Octahedral clusters are inorganic or organometallic cluster compounds composed of six metals in an octahedral array.  Many types of compounds are known, but all are synthetic.

Octahedral chalcogenide and halide clusters
These compounds are bound together by metal-metal bonding as well as two kinds of ligands.  Ligands that span the faces or edges of the M6 core are labeled Li, for inner (innen in the original German description), and those ligands attached only to one metal are labeled outer, or La for ausser.  Typically, the outer ligands can be exchanged whereas the bridging ligands are more inert toward substitution.

Face-capped halide clusters
The premier example is of the class is Mo6Cl142−.  This dianion is available as a variety of salts by treating the polymer molybdenum(II) chloride with sources of chloride, even hydrochloric acid.  A related example is W6Cl142− anion, which is obtained by extraction of tungsten(II) chloride.

Chalcohalide clusters
A related class of octahedral clusters are of the type M6X8L6 where M is a metal usually of group 6 or group 7, X is a ligand and more specifically an inner ligand of the chalcohalide group such as chloride or sulfide and L is an "outer ligand."  The metal atoms define the vertices of an octahedron.  The overall point group symmetry is Oh.  Each face of the octahedron is capped with a chalcohalide and eight such atoms are at the corners of a cube. For this reason this geometry is called a face capped octahedral cluster.  Examples of  this type of clusters are the Re6S8Cl64− anion.

Chevrel clusters
A well-studied class of solid-state compounds related to the chalcohalides are molybdenum clusters of the type AxMo6X8 with X sulfur or selenium and Ax an interstitial atom such as Pb.  These materials, called Chevrel phases or Chevrel clusters, have been actively studied because they are type II superconductors with relatively high critical fields.  Such materials are prepared by high temperature (1100 °C) reactions of the chalcogen and Mo metal.  Structurally related, soluble analogues have been prepared, e.g., Mo6S8(PEt3)6.

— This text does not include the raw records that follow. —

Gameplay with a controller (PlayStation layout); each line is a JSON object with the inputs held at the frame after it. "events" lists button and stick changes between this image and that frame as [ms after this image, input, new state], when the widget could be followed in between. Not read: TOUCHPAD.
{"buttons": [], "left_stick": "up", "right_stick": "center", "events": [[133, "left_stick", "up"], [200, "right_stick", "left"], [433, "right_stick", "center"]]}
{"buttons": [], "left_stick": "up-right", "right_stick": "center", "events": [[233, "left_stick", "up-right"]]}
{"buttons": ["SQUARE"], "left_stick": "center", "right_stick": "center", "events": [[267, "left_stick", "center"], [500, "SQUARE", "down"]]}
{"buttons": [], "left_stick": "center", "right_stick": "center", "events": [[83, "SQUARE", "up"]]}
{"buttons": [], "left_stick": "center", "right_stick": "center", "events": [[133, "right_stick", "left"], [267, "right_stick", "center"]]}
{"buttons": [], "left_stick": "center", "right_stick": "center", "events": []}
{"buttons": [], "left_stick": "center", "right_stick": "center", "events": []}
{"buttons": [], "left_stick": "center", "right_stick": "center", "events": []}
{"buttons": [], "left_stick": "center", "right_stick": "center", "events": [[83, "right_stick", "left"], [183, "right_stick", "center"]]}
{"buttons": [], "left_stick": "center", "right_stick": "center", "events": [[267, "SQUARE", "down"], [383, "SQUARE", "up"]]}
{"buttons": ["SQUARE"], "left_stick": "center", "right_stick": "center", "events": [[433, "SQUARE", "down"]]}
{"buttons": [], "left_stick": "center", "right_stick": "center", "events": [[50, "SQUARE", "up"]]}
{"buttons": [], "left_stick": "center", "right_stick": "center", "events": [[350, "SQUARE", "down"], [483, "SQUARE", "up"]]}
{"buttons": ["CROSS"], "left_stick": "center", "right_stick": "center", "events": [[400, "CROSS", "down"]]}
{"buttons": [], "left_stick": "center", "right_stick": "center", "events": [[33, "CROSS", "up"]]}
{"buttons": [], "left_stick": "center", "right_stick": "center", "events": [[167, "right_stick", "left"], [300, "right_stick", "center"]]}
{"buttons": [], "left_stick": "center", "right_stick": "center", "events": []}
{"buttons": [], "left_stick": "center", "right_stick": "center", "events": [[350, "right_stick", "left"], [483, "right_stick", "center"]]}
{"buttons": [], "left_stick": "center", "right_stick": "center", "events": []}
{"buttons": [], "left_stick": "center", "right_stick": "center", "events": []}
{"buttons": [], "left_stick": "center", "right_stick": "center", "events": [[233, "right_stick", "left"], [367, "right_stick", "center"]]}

Edge-Capped Halide Clusters
With metals in group 4 or 5 a so-called edge-capped octahedral clusters are more common. Twelve halides are located along the edge of the octahedron and six are terminal.  Examples of this structure type are tungsten(III) chloride, Ta6Cl14(H2O)4, Nb6F15, and Nb6F182−.

Many of the early metal clusters can only be prepared when they incorporate interstitial atoms.  One example is Zr6CCl12.

Tin(II) clusters 
Octahedral clusters of tin(II) have been observed in several solid state compounds. The reaction of tin(II) salts with an aqueous base leads to the formation of tin(II) oxyhydroxide (Sn6O4(OH)4), the structure of which comprises discrete Sn6O4(OH)4 clusters. In Sn6O4(OH)4 clusters, the six tin atoms form an octahedral array with alternate faces of the octahedron occupied by an oxide or hydroxide moiety, each bonded in a µ3-binding mode to three tin atoms. Crystal structures have been reported for compounds with the formula Sn6O4(OR)4, where R is an alkoxide such as a methyl or ethyl group.

Recently, it was demonstrated that anionic tin(II) clusters [Sn6O8]4- may form the close packed arrays as in the case of α-Sn6SiO8, which adopts the zinc blende structure, comprising a face-centred-cubic array of [Sn6O8]4- clusters with Si4+ occupying half of the tetrahedral holes. A polymorph, β-Sn6SiO8, has been identified as a product of pewter corrosion in aqueous conditions, and is a structural analogue of wurtzite.

Electron counting in octahedral halide and chalcogenide clusters
The species Mo6Cl142− feature Mo(II) (d4) centers.  Six Mo(II) centers gives rise to a total of 24 valence electrons, or 2e/Mo-Mo vector.  More electron-deficient derivatives such as Ta6Cl184− have fewer d-electrons.  For example, the naked cluster Ta614+, the core of Ta6Cl184− would have 5(6) - 14 = 16 valence electrons.  Fewer d-electrons result in weakened M-M bonding and the extended Ta---Ta distances accommodate doubly bridging halides.

Other classes of octahedral clusters
In the area of metal carbonyl clusters, a prototypical octahedral cluster is [Fe6C(CO)16]2−, which is obtained by heating iron pentacarbonyl with sodium.  Some of the CO ligands are bridging and many are terminal.  A carbide ligand resides at the center of the cluster.  A variety of analogous compounds have been reported where some or all of the Fe centres are replaced by Ru, Mn and other metals.

Outside of carbonyl clusters, gold forms octahedral clusters.